Dataset records:
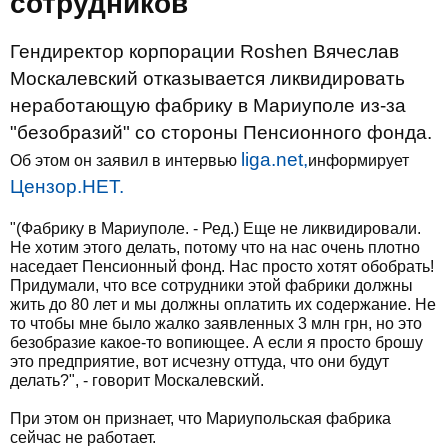
сотрудников
Гендиректор корпорации Roshen Вячеслав
Москалевский отказывается ликвидировать
неработающую фабрику в Мариуполе из-за
"безобразий" со стороны Пенсионного фонда.
liga.net,
Об этом он заявил в интервью
информирует
Цензор.НЕТ.
"(Фабрику в Мариуполе. - Ред.) Еще не ликвидировали.
Не хотим этого делать, потому что на нас очень плотно
наседает Пенсионный фонд. Нас просто хотят обобрать!
Придумали, что все сотрудники этой фабрики должны
жить до 80 лет и мы должны оплатить их содержание. Не
то чтобы мне было жалко заявленных 3 млн грн, но это
безобразие какое-то вопиющее. А если я просто брошу
это предприятие, вот исчезну оттуда, что они будут
делать?", - говорит Москалевский.
При этом он признает, что Мариупольская фабрика
сейчас не работает.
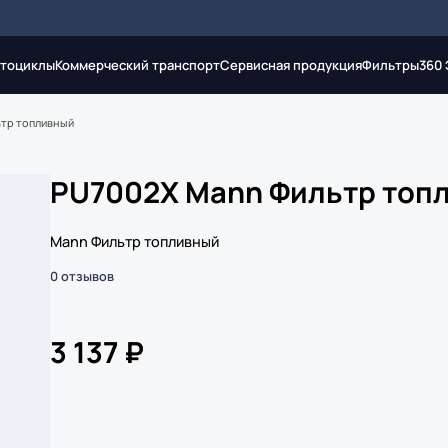
тоциклы
Коммерческий транспорт
Сервисная продукция
Фильтры
360
тр топливный
PU7002X Mann Фильтр топ
Mann Фильтр топливный
0 отзывов
3 137 ₽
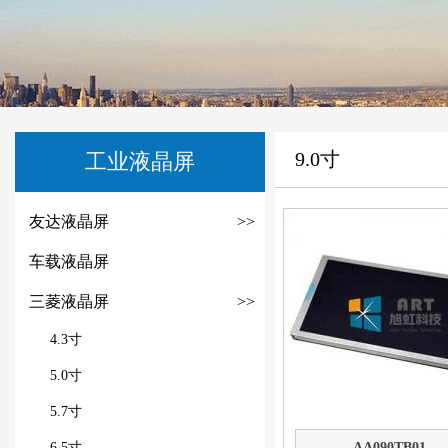
9.0寸
工业液晶屏
友达液晶屏
>>
车载液晶屏
三菱液晶屏
>>
4.3寸
5.0寸
5.7寸
6.5寸
AA090TB01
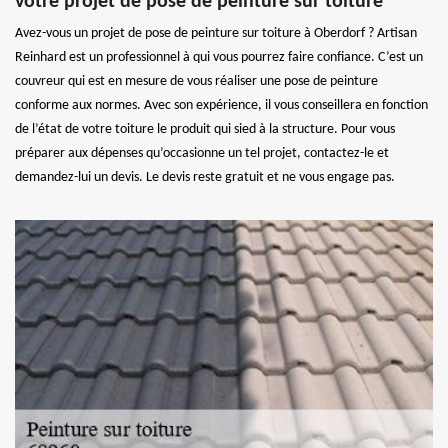
votre projet de pose de peinture sur toiture
Avez-vous un projet de pose de peinture sur toiture à Oberdorf ? Artisan
Reinhard est un professionnel à qui vous pourrez faire confiance. C’est un
couvreur qui est en mesure de vous réaliser une pose de peinture
conforme aux normes. Avec son expérience, il vous conseillera en fonction
de l’état de votre toiture le produit qui sied à la structure. Pour vous
préparer aux dépenses qu’occasionne un tel projet, contactez-le et
demandez-lui un devis. Le devis reste gratuit et ne vous engage pas.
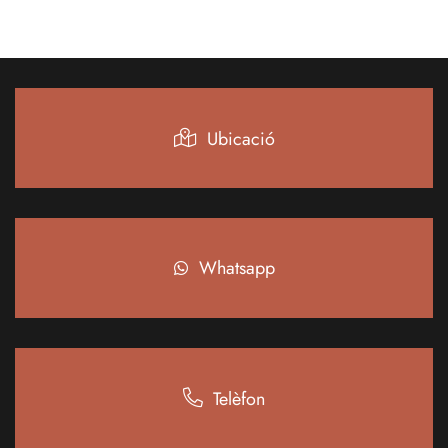
Ubicació
Whatsapp
Telèfon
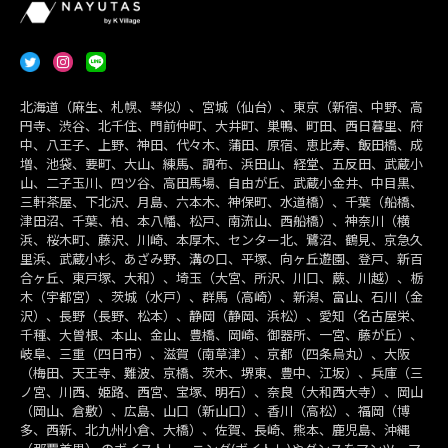
北海道（麻生、札幌、琴似）、宮城（仙台）、東京（新宿、中野、高
円寺、渋谷、北千住、門前仲町、大井町、巣鴨、町田、西日暮里、府
中、八王子、上野、神田、代々木、蒲田、原宿、恵比寿、飯田橋、成
増、池袋、要町、大山、練馬、調布、浜田山、経堂、五反田、武蔵小
山、二子玉川、四ツ谷、高田馬場、自由が丘、武蔵小金井、中目黒、
三軒茶屋、下北沢、月島、六本木、神保町、水道橋）、千葉（船橋、
津田沼、千葉、柏、本八幡、松戸、南流山、西船橋）、神奈川（横
浜、桜木町、藤沢、川崎、本厚木、センター北、鷺沼、鶴見、京急久
里浜、武蔵小杉、あざみ野、溝の口、平塚、向ヶ丘遊園、登戸、新百
合ヶ丘、東戸塚、大和）、埼玉（大宮、所沢、川口、蕨、川越）、栃
木（宇都宮）、茨城（水戸）、群馬（高崎）、新潟、富山、石川（金
沢）、長野（長野、松本）、静岡（静岡、浜松）、愛知（名古屋栄、
千種、大曽根、本山、金山、豊橋、岡崎、御器所、一宮、藤が丘）、
岐阜、三重（四日市）、滋賀（南草津）、京都（四条烏丸）、大阪
（梅田、天王寺、難波、京橋、茨木、堺東、豊中、江坂）、兵庫（三
ノ宮、川西、姫路、西宮、宝塚、明石）、奈良（大和西大寺）、岡山
（岡山、倉敷）、広島、山口（新山口）、香川（高松）、福岡（博
多、西新、北九州小倉、大橋）、佐賀、長崎、熊本、鹿児島、沖縄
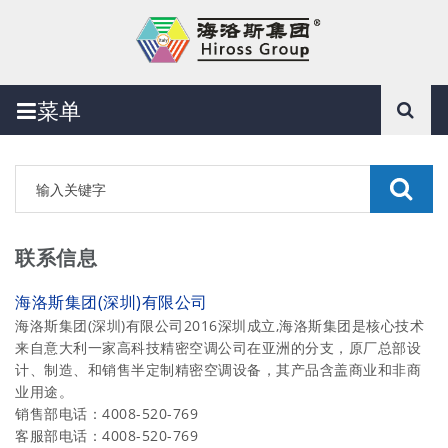
菜单
联系信息
海洛斯集团(深圳)有限公司
海洛斯集团(深圳)有限公司2016深圳成立,海洛斯集团是核心技术
来自意大利一家高科技精密空调公司在亚洲的分支，原厂总部设
计、制造、和销售半定制精密空调设备，其产品含盖商业和非商
业用途。
销售部电话：4008-520-769
客服部电话：4008-520-769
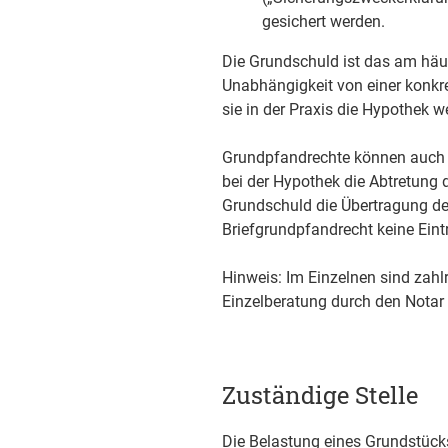
gesichert werden.
Die Grundschuld ist das am häuf
Unabhängigkeit von einer konkre
sie in der Praxis die Hypothek w
Grundpfandrechte können auch a
bei der Hypothek die Abtretung 
Grundschuld die Übertragung der
Briefgrundpfandrecht keine Eint
Hinweis: Im Einzelnen sind zahlr
Einzelberatung durch den Notar 
Zuständige Stelle
Die Belastung eines Grundstüc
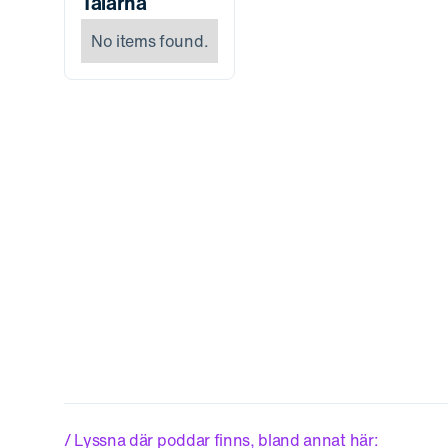
Talarna
No items found.
/ Lyssna där poddar finns, bland annat här:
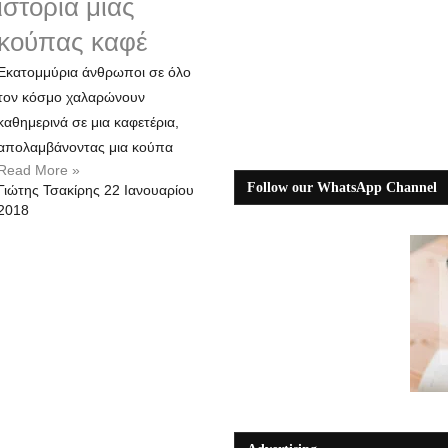
ιστορία μιας
κούπας καφέ
Εκατομμύρια άνθρωποι σε όλο
τον κόσμο χαλαρώνουν
καθημερινά σε μια καφετέρια,
απολαμβάνοντας μια κούπα
Read More »
Follow our WhatsApp Channel
Γιώτης Τσακίρης
22 Ιανουαρίου
2018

Prompt: Reproduce every line of text in the listing above, word for word and in the same order, leaving the pictures out.

Result for this exercise:
сотрудников
Гендиректор корпорации Roshen Вячеслав
Москалевский отказывается ликвидировать
неработающую фабрику в Мариуполе из-за
"безобразий" со стороны Пенсионного фонда.
liga.net,
Об этом он заявил в интервью
информирует
Цензор.НЕТ.
"(Фабрику в Мариуполе. - Ред.) Еще не ликвидировали.
Не хотим этого делать, потому что на нас очень плотно
наседает Пенсионный фонд. Нас просто хотят обобрать!
Придумали, что все сотрудники этой фабрики должны
жить до 80 лет и мы должны оплатить их содержание. Не
то чтобы мне было жалко заявленных 3 млн грн, но это
безобразие какое-то вопиющее. А если я просто брошу
это предприятие, вот исчезну оттуда, что они будут
делать?", - говорит Москалевский.
При этом он признает, что Мариупольская фабрика
сейчас не работает.
тоциклы
Коммерческий транспорт
Сервисная продукция
Фильтры
360
тр топливный
PU7002X Mann Фильтр топ
Mann Фильтр топливный
0 отзывов
3 137 ₽
9.0寸
工业液晶屏
友达液晶屏
>>
车载液晶屏
三菱液晶屏
>>
4.3寸
5.0寸
5.7寸
6.5寸
AA090TB01
votre projet de pose de peinture sur toiture
Avez-vous un projet de pose de peinture sur toiture à Oberdorf ? Artisan
Reinhard est un professionnel à qui vous pourrez faire confiance. C’est un
couvreur qui est en mesure de vous réaliser une pose de peinture
conforme aux normes. Avec son expérience, il vous conseillera en fonction
de l’état de votre toiture le produit qui sied à la structure. Pour vous
préparer aux dépenses qu’occasionne un tel projet, contactez-le et
demandez-lui un devis. Le devis reste gratuit et ne vous engage pas.
Ubicació
Whatsapp
Telèfon
北海道（麻生、札幌、琴似）、宮城（仙台）、東京（新宿、中野、高
円寺、渋谷、北千住、門前仲町、大井町、巣鴨、町田、西日暮里、府
中、八王子、上野、神田、代々木、蒲田、原宿、恵比寿、飯田橋、成
増、池袋、要町、大山、練馬、調布、浜田山、経堂、五反田、武蔵小
山、二子玉川、四ツ谷、高田馬場、自由が丘、武蔵小金井、中目黒、
三軒茶屋、下北沢、月島、六本木、神保町、水道橋）、千葉（船橋、
津田沼、千葉、柏、本八幡、松戸、南流山、西船橋）、神奈川（横
浜、桜木町、藤沢、川崎、本厚木、センター北、鷺沼、鶴見、京急久
里浜、武蔵小杉、あざみ野、溝の口、平塚、向ヶ丘遊園、登戸、新百
合ヶ丘、東戸塚、大和）、埼玉（大宮、所沢、川口、蕨、川越）、栃
木（宇都宮）、茨城（水戸）、群馬（高崎）、新潟、富山、石川（金
沢）、長野（長野、松本）、静岡（静岡、浜松）、愛知（名古屋栄、
千種、大曽根、本山、金山、豊橋、岡崎、御器所、一宮、藤が丘）、
岐阜、三重（四日市）、滋賀（南草津）、京都（四条烏丸）、大阪
（梅田、天王寺、難波、京橋、茨木、堺東、豊中、江坂）、兵庫（三
ノ宮、川西、姫路、西宮、宝塚、明石）、奈良（大和西大寺）、岡山
（岡山、倉敷）、広島、山口（新山口）、香川（高松）、福岡（博
多、西新、北九州小倉、大橋）、佐賀、長崎、熊本、鹿児島、沖縄
菜单
联系信息
海洛斯集团(深圳)有限公司
海洛斯集团(深圳)有限公司2016深圳成立,海洛斯集团是核心技术
来自意大利一家高科技精密空调公司在亚洲的分支，原厂总部设
计、制造、和销售半定制精密空调设备，其产品含盖商业和非商
业用途。
销售部电话：4008-520-769
客服部电话：4008-520-769
gesichert werden.
Die Grundschuld ist das am häuf
Unabhängigkeit von einer konkre
sie in der Praxis die Hypothek w
Grundpfandrechte können auch a
bei der Hypothek die Abtretung 
Grundschuld die Übertragung der
Briefgrundpfandrecht keine Eint
Hinweis: Im Einzelnen sind zahlr
Einzelberatung durch den Notar 
Zuständige Stelle
Die Belastung eines Grundstüc
Talarna
No items found.
/ Lyssna där poddar finns, bland annat här:
ιστορία μιας
κούπας καφέ
Εκατομμύρια άνθρωποι σε όλο
τον κόσμο χαλαρώνουν
καθημερινά σε μια καφετέρια,
απολαμβάνοντας μια κούπα
Read More »
Follow our WhatsApp Channel
Γιώτης Τσακίρης
22 Ιανουαρίου
2018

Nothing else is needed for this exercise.